Will Google Remove your Pirated Music from the Cloud?

Published Wednesday, May 11, 2011 1:39 PM


At the Questions and Answer section following the Google IO keynote yesterday a Google executive had in interesting answer to a question about digital rights. He said  "We will respond to requests by rights holders who feel their rights have been violated." This is not shocking, it's almost a given that Google would say something like that. The real question is what are the implications of that answer.

Google has already said that they plan on listening to the songs in order to create smart playlists. Does this mean that Google plans on listening to songs to figure out if your music is pirated or not? This is all too familiar since YouTube has implementing a system similar to that to discover copyrighted videos. Go ahead and try and put a popular song as the background music of a video on YouTube. See if it last very long? It might take a little while, but sooner or later they will get around to removing it.

Of course Google is going to protect the rights of digital property holders, or the music studios wouldn't let Google get away with something like this. The thing that would make the Google cloud music service a waste of time would be if the music detection was really good.
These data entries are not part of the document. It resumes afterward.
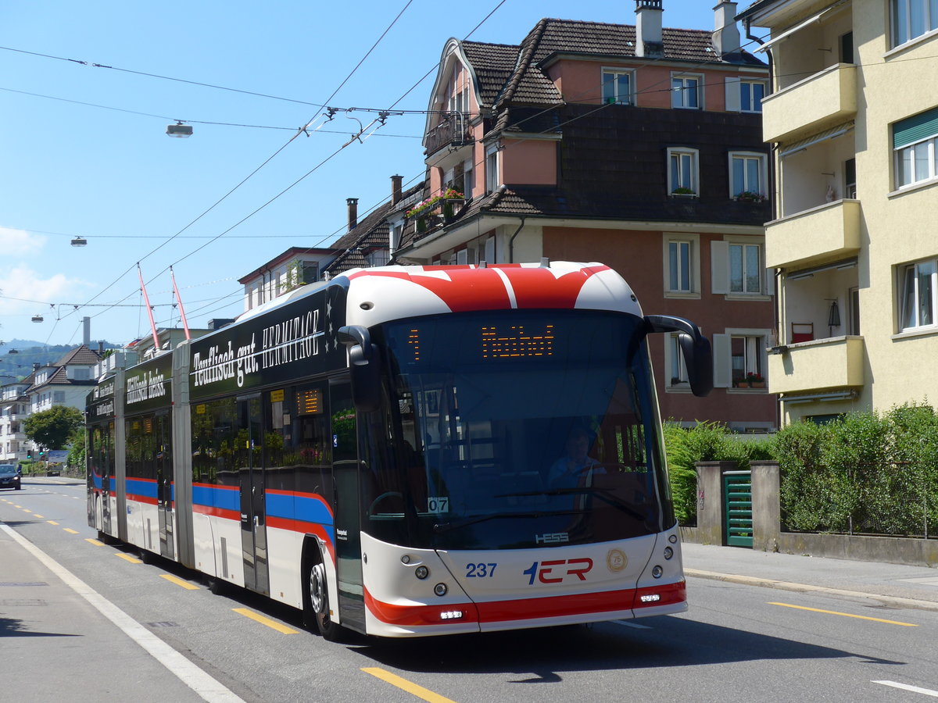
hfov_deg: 29.4
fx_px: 1788
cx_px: 469
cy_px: 352
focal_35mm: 66
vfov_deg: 22.3
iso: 80
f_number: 3.9
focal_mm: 13.4
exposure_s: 1/800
I think everyone nowadays has some music in their collection that they didn't pay for. Even if you paid for all your music and ripped it onto your computer that too could be considered pirated music, since every rip of a CD renders songs that are not exactly the same as the masters?

My prediction is that there will be some removal of song Google has identified as breaking digital rights, but for the most part I think people are going to be okay. I think songs that are obviously pirated or recorded will be removed but other than that I think Google will leave you music collection alone. I really don't think the technology is good enough to be able to tell the difference between a bad rip and a downloaded track. If they were to remove any track that was not quite the same as the masters I think a lot of my music collection would removed.

All in all I don't think there is anything to be worried about, but I think we should keep an eye on it in the future. It will be interesting to see these cloud music services from Amazon, Google, and soon to be Apple and how they deal with the digital rights of the music.